Dans son 4e roman et son plus récent titre, elle présente, par  les yeux d’un adolescent qui se réfugie dans son ordinateur lorsque la vie pèse un peu trop lourd, l’héritage de l’époque où le Québec s’est ouvert au monde. L’enfant, symbole traditionnel de l’innocence et de l’avenir, devient malgré lui porteur des grands idéaux des années 70 et 80 qui sous-tendent la vie de cette famille. Cette histoire cerne donc un certain milieu politique: celui des militants qui cherchaient à changer le monde et qui s’étaient fait d’ «el Che»,  lui qui avait conçu «el hombre nuevo», une figure de proue.

En commençant le récit par le point de vue de l’enfant, lors de l’absence de la mère, l’auteure donne à cet adolescent l’espace nécessaire pour réfléchir, pour s’exprimer. Au fil des pages, elle va retracer l’origine de cet enfant qui cherche à retrouver son père absent. Il réussira et sera confronté à une société qui accorde plus d’importance au bien-être de ses adultes qu’à celui de ses enfants. Le regard lucide de l’auteure lève le voile sur les petits compromis du quotidien. En ce sens, elle livre un constat d’échec: l’idéal de liberté a mené au silence. Et c’est dans ce silence que les personnages doivent se débattre.

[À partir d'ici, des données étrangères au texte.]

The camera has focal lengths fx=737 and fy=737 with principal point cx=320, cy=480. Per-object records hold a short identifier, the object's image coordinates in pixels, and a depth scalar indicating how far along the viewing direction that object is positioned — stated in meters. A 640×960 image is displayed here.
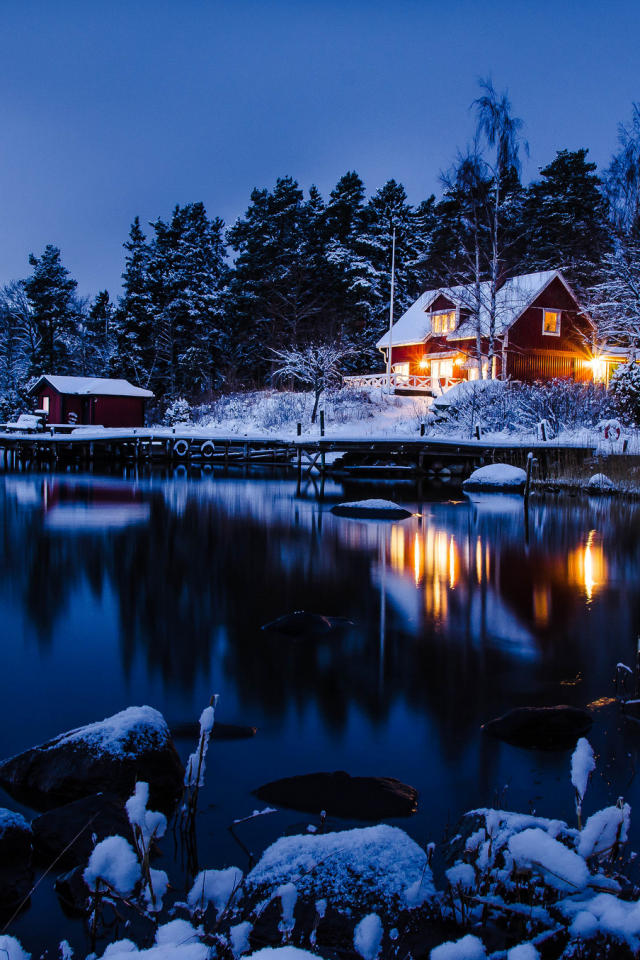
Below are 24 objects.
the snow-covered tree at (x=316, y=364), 44.66
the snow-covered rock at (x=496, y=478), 27.14
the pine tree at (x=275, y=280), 51.47
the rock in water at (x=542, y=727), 5.85
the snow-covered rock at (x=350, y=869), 3.32
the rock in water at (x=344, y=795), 4.79
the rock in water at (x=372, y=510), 19.84
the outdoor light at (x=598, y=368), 43.34
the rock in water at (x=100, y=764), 4.79
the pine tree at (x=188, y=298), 54.97
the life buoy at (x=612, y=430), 27.51
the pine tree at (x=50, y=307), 66.12
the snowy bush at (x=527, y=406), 33.91
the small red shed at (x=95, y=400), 50.48
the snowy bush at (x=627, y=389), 27.64
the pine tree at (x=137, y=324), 58.12
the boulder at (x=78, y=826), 4.05
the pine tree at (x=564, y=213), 49.94
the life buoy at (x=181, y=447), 41.34
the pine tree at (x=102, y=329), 74.88
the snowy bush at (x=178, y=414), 49.69
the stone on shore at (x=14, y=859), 3.89
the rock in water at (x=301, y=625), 8.90
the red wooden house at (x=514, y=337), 40.06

Les personnages prennent l’avant-scène en alternance et nous livrent en même temps que leur regard sur leur entourage, leur regard sur la vie. Avec cette légèreté de la plume typique de l’auteure, les personnages sont décrits par petits coups de pinceaux, et parfois par petits coups de couteaux.

Ce livre devrait être difficile à lire autant pour l’image dure des parents du Me generation que pour les limi­tes auxquelles se heurtent les idéaux, que parce qu’il met en scène le courage et  la force de l’enfant face à des grands-parents dépassés et à une mère déconnectée préoccupée d’abord et avant tout par son petit moi. Ce serait oublier que Louise Desjardins est avant tout poète. Un livre à lire absolument.